PROMPT:
When you transcribe the data below, reproduce every line exactly and leave each picture out.

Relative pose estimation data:
▼
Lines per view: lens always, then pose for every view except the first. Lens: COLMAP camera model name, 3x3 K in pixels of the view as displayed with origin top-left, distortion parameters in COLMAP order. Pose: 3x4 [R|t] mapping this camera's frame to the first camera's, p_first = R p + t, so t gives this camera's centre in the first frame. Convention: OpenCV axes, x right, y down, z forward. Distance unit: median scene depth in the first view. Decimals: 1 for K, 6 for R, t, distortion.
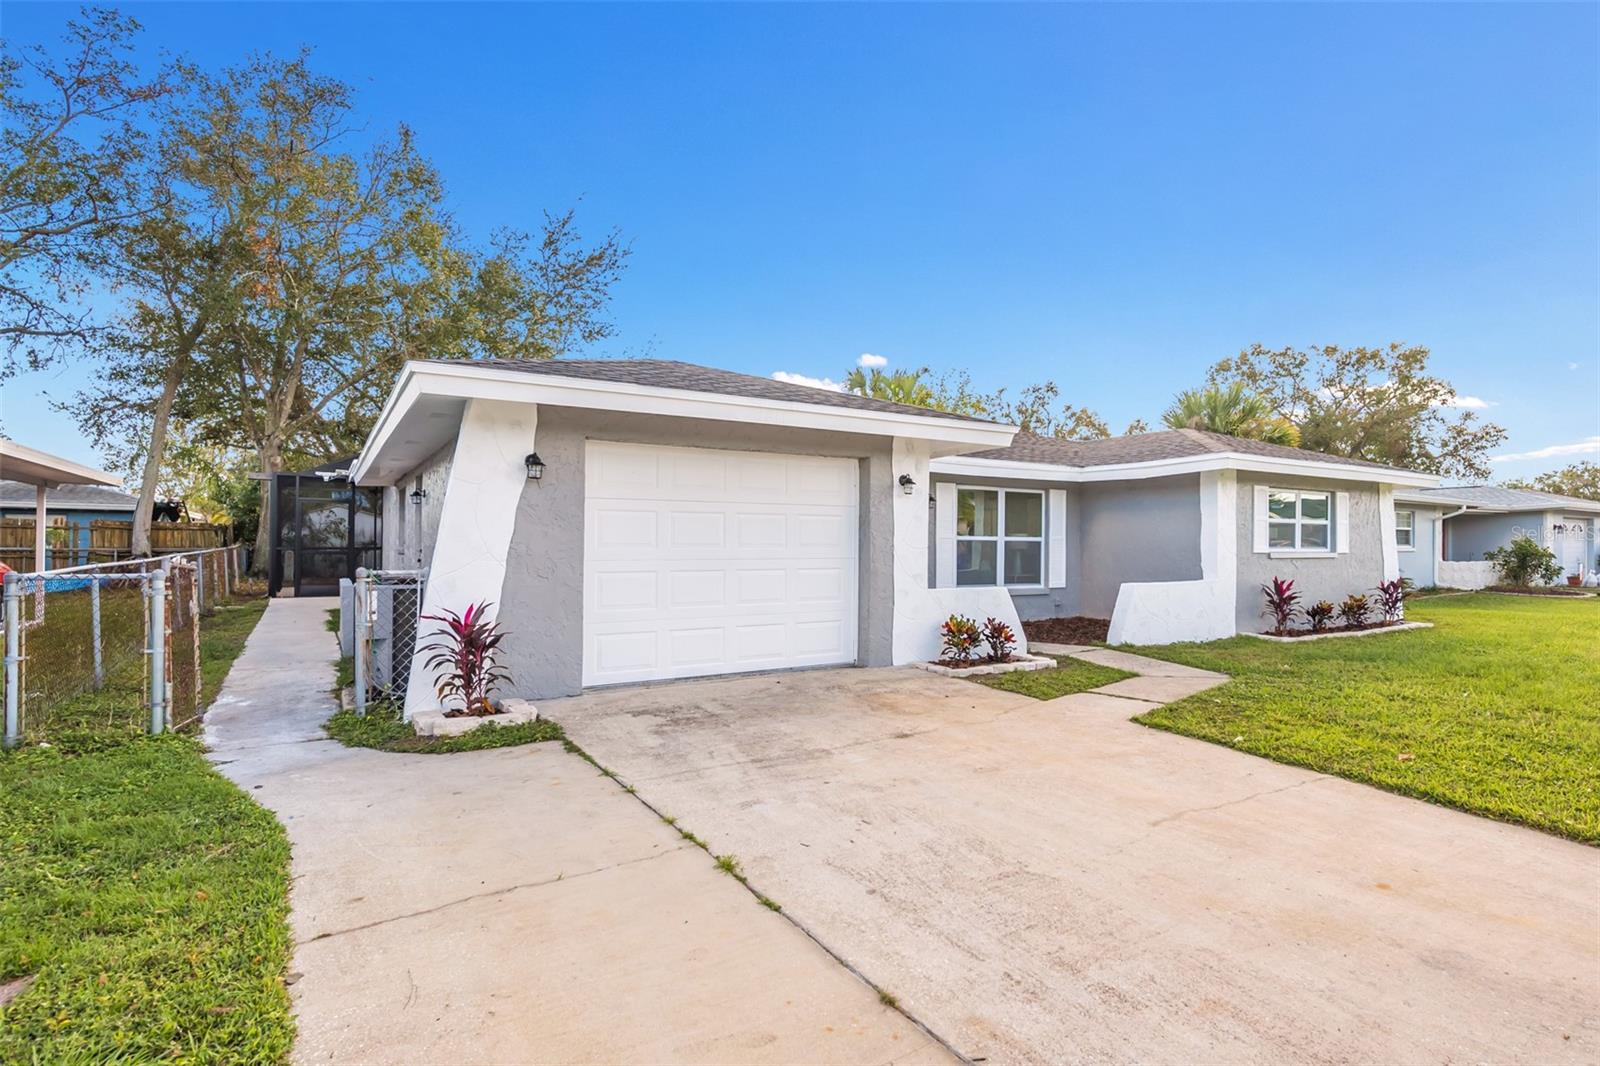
lens RADIAL K [[854.1, 0, 912.9], [0, 854.1, 532.7], [0, 0, 1]] dist [-0.002017, -0.000255]
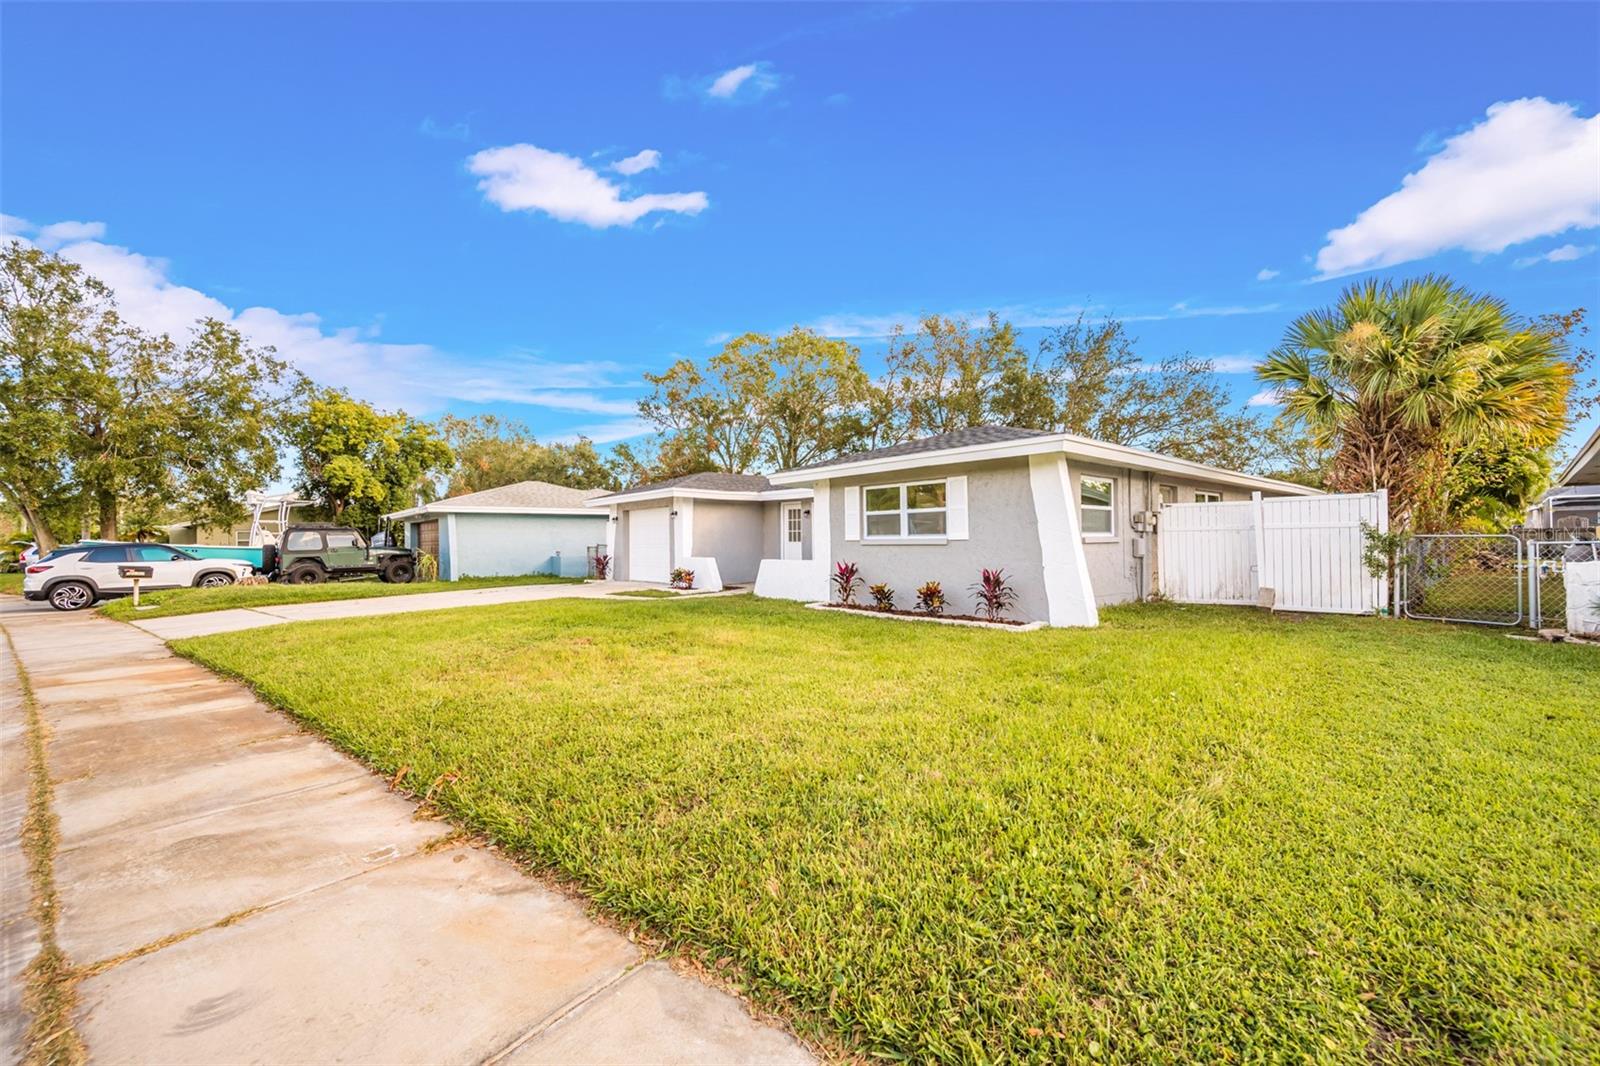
lens RADIAL K [[630.5, 0, 795.3], [0, 630.5, 535.1], [0, 0, 1]] dist [-0.004233, 0.000239]
pose [[0.098163, -0.016670, -0.995031, 1.182661], [0.024284, 0.999602, -0.014351, 0.024068], [0.994874, -0.022755, 0.098529, 0.743201]]
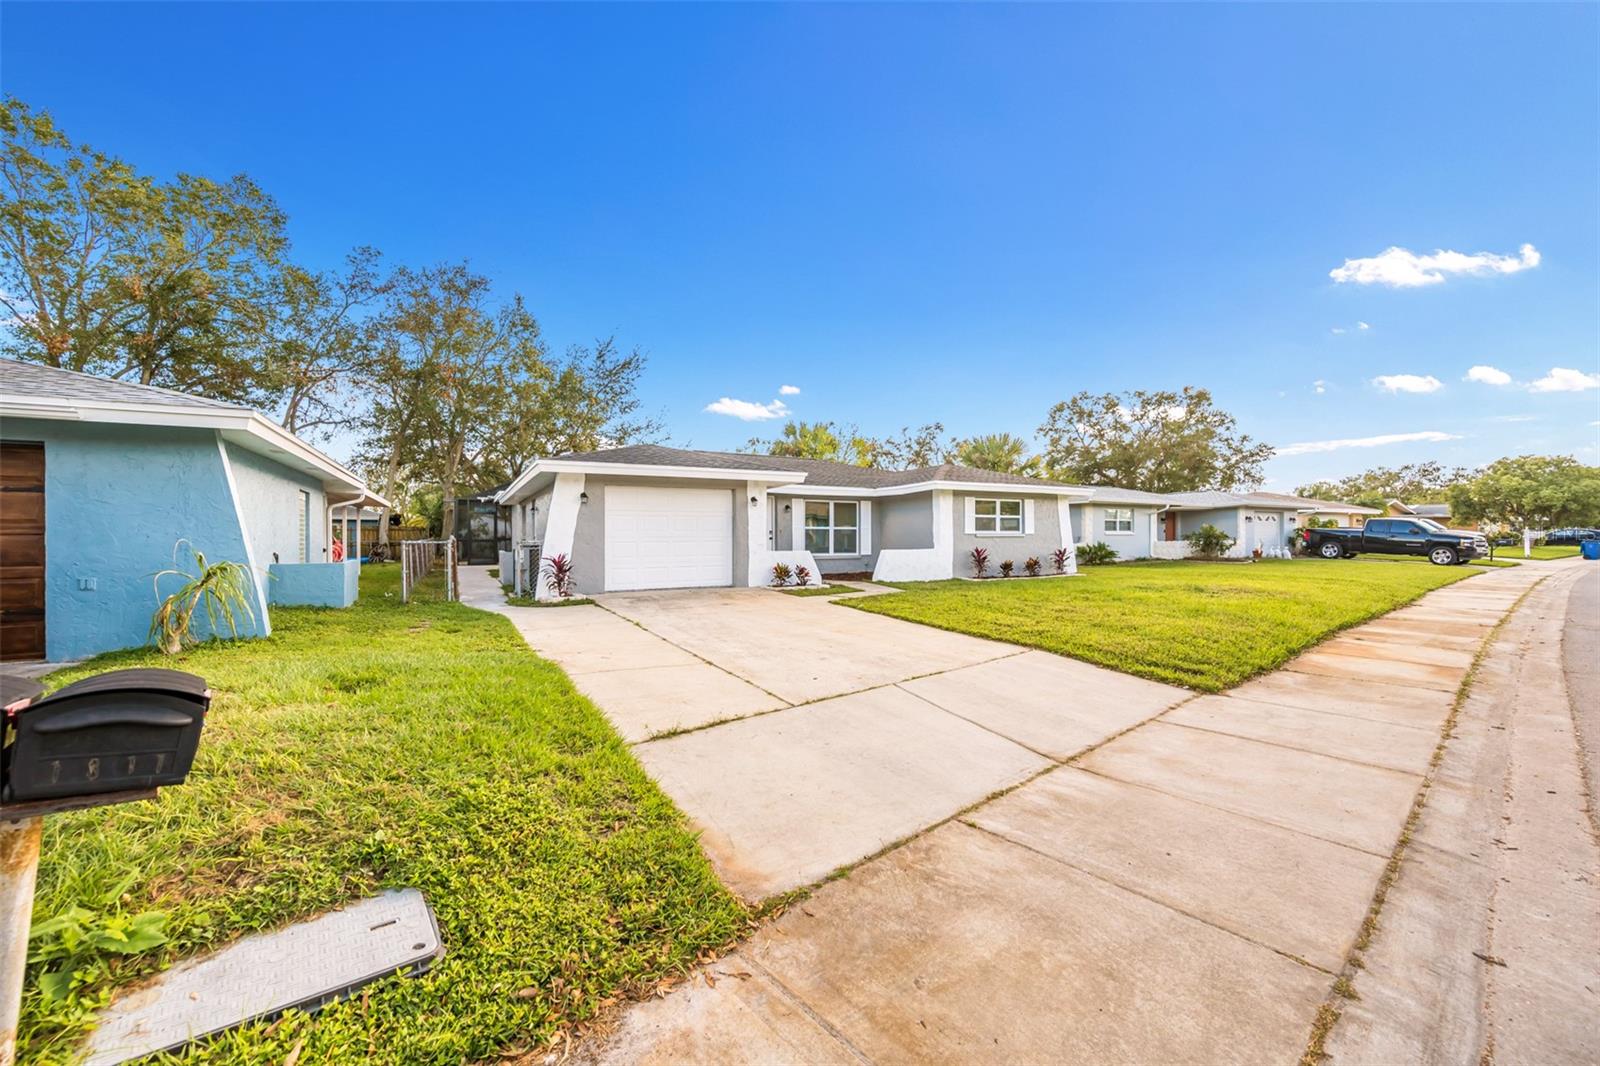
lens RADIAL K [[630.5, 0, 792.9], [0, 630.5, 536.7], [0, 0, 1]] dist [-0.004233, 0.000239]
pose [[0.992793, -0.010668, -0.119362, 0.174078], [0.011941, 0.999879, 0.009956, 0.010315], [0.119242, -0.011309, 0.992801, -0.343287]]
▲
RESULT OF THE TASK:
Lines per view: lens always, then pose for every view except the first. Lens: COLMAP camera model name, 3x3 K in pixels of the view as displayed with origin top-left, distortion parameters in COLMAP order. Pose: 3x4 [R|t] mapping this camera's frame to the first camera's, p_first = R p + t, so t gives this camera's centre in the first frame. Convention: OpenCV axes, x right, y down, z forward. Distance unit: median scene depth in the first view. Decimals: 1 for K, 6 for R, t, distortion.
lens RADIAL K [[854.1, 0, 912.9], [0, 854.1, 532.7], [0, 0, 1]] dist [-0.002017, -0.000255]
lens RADIAL K [[630.5, 0, 795.3], [0, 630.5, 535.1], [0, 0, 1]] dist [-0.004233, 0.000239]
pose [[0.098163, -0.016670, -0.995031, 1.182661], [0.024284, 0.999602, -0.014351, 0.024068], [0.994874, -0.022755, 0.098529, 0.743201]]
lens RADIAL K [[630.5, 0, 792.9], [0, 630.5, 536.7], [0, 0, 1]] dist [-0.004233, 0.000239]
pose [[0.992793, -0.010668, -0.119362, 0.174078], [0.011941, 0.999879, 0.009956, 0.010315], [0.119242, -0.011309, 0.992801, -0.343287]]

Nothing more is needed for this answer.